Always run make precommit before committing. The two pipelines run in parallel via a recursive make -j2:
# pipeline 1 (rust) | # pipeline 2 (frontend)
cargo clippy --workspace --lib --bins ... | cd web && pnpm check:i18n
cargo clippy --workspace --tests ... | && pnpm test
cargo nextest run --workspace --lib --bins | && pnpm build
cargo fmt --all -- --check |
Integration tests are type-checked (clippy --tests) but not linked at precommit. Linking 40+ test binaries pays the macOS Sequoia dyld provenance scan (~80s) just to catch the rare missing-symbol error — make precommit-strict adds nextest --tests --no-run for that case. CI runs the full integration suite.
Wall-clock is max(rust, frontend) instead of their sum. cargo check is intentionally absent — clippy is a strict superset.
rust-analyzer MUST use a separate target/ subtree — see .vscode/settings.json (rust-analyzer.cargo.targetDir = true). Without this, RA's continuous cargo check holds target/debug/.cargo-lock and any terminal cargo blocks idle on it; the symptom is time reporting real ≫ user+sys (we observed 1109s wall / 22s CPU before isolating). Reload VSCode after editing the file.
cargo nextest is required for make test / make test-it (cross-binary parallelism). Install once via make tools (idempotent — runs cargo install cargo-nextest --locked).
Do NOT use tsc --noEmit alone as the frontend check. tsc -b (inside pnpm build) is stricter and catches unused imports (TS6133) that --noEmit misses.
Cross-cutting integration tests live in crates/test-support/tests/. They boot the full server in-process against a fresh per-test Postgres database and a dedicated Redis logical DB (1 by default). Each test fn carries #[ignore] so cargo nextest run --workspace skips them — make test-it opts in.
Required infra: make infra (Postgres + Redis). Tests run serially via --test-threads=1 because they share the Redis instance.
Add a new test by dropping a function into the appropriate file (auth.rs, gateway_proxy.rs, console_admin.rs, …) — fixtures and the TestApp harness handle DB / Redis isolation, signed-client wiring, and wiremock for upstream AI providers. The full prelude is use think_watch_test_support::prelude::*;.
ClickHouse-dependent tests (analytics, gateway_logs cost) call TestApp::spawn_with_clickhouse() instead — that creates a per-test CH database, loads the production schema into it, and drops it on teardown. They live in tests/analytics_clickhouse.rs.
Browser E2E specs live in web/e2e/. Run via make test-e2e (requires make dev-backend in another terminal — the vite dev server is started by the playwright config).
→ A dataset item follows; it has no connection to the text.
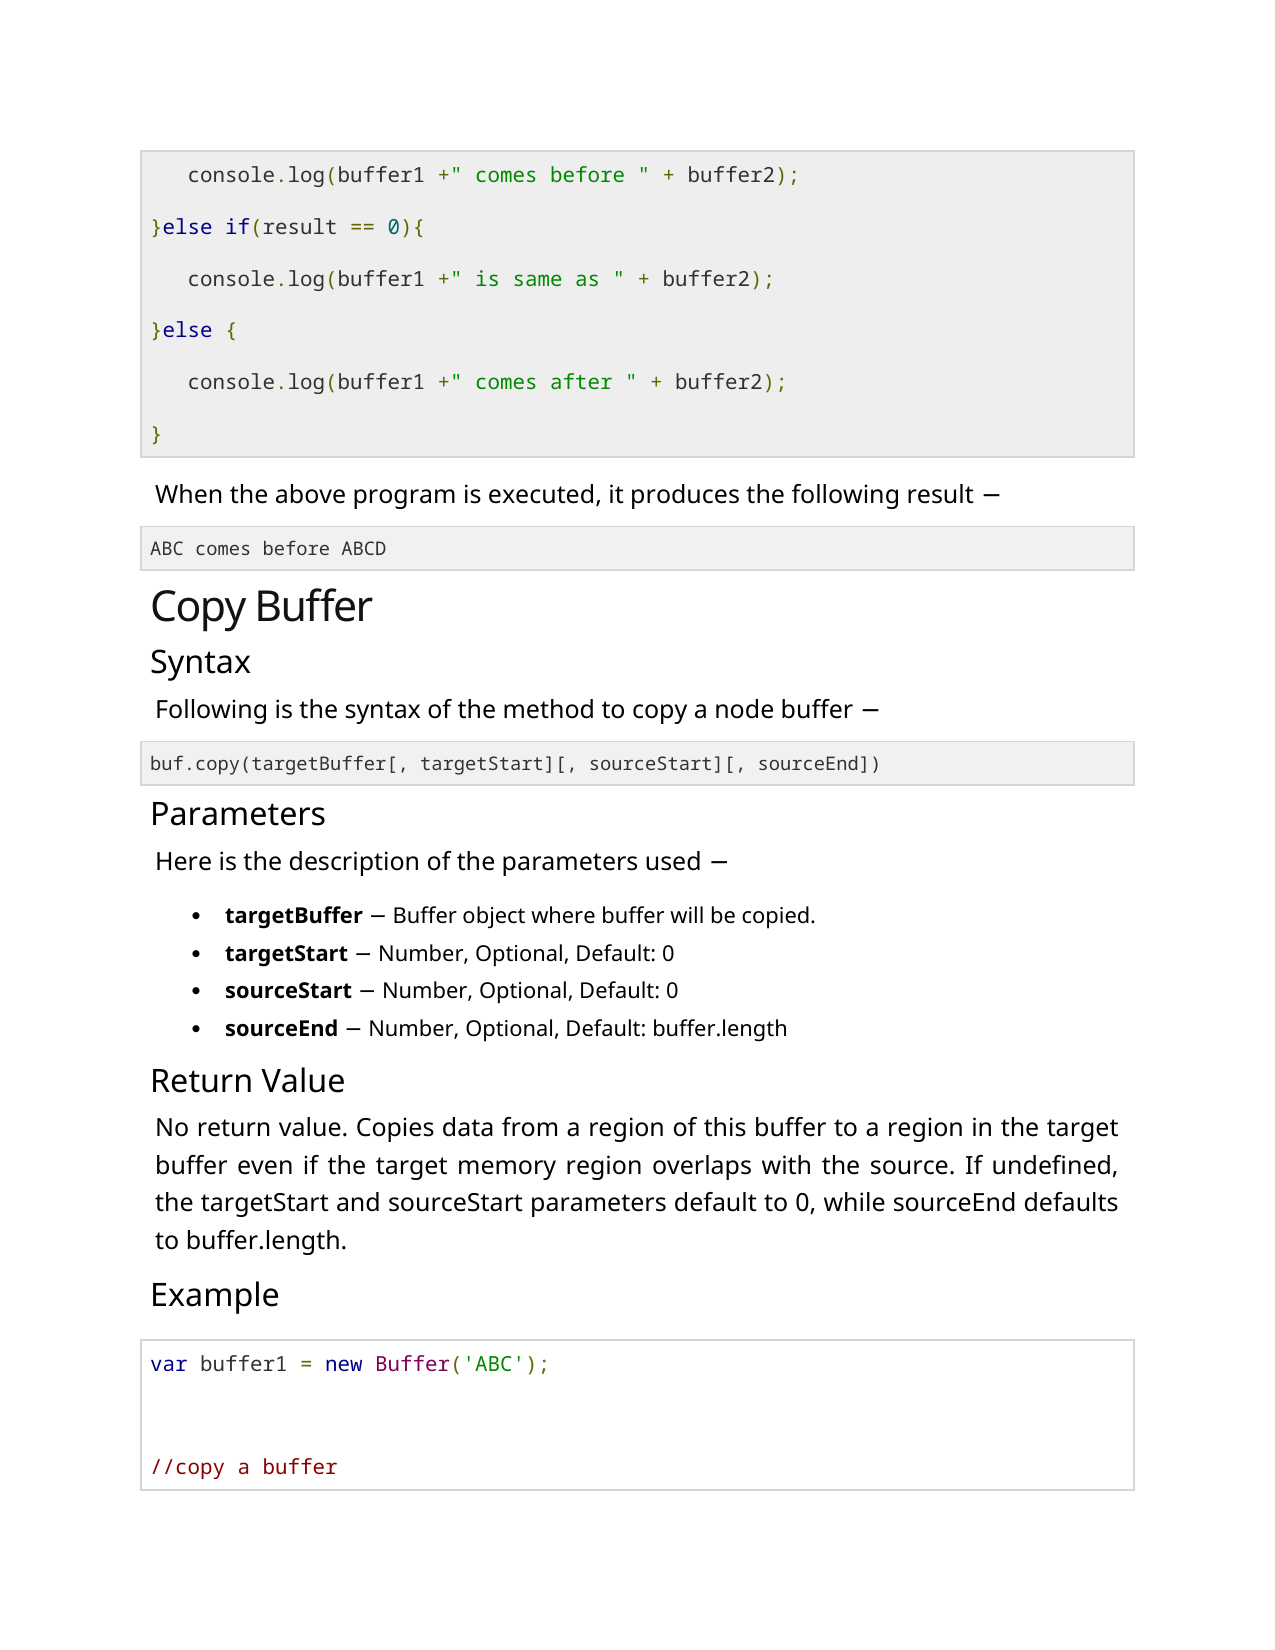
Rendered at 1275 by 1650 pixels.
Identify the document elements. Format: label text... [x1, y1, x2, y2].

Tests use accessibility-friendly selectors (getByRole, getByLabel) so the i18n bundle can change without breaking them.
crates/server— Dual-port Axum server (gateway :3000 + console :3001)crates/gateway— AI API proxy logic (OpenAI, Anthropic, Gemini, Azure, Bedrock)crates/mcp-gateway— MCP tool proxycrates/auth— JWT, API key, OIDC, RBAC, TOTPcrates/common— Shared models, config, crypto, validation, audit loggingweb/— React 19 + TypeScript + Vite + shadcn/ui + i18next (en/zh)deploy/— Docker Compose, Helm charts, ClickHouse config
Single .env at project root. Both cargo run (dotenvy) and docker compose (via --env-file .env in Makefile) read from it. No duplicate .env files in subdirectories.
Keys in web/src/i18n/en.json and zh.json must stay in sync (perfect parity). Some keys are referenced dynamically via template literals (e.g. t(\setup.steps.${step}`)`) — don't remove those.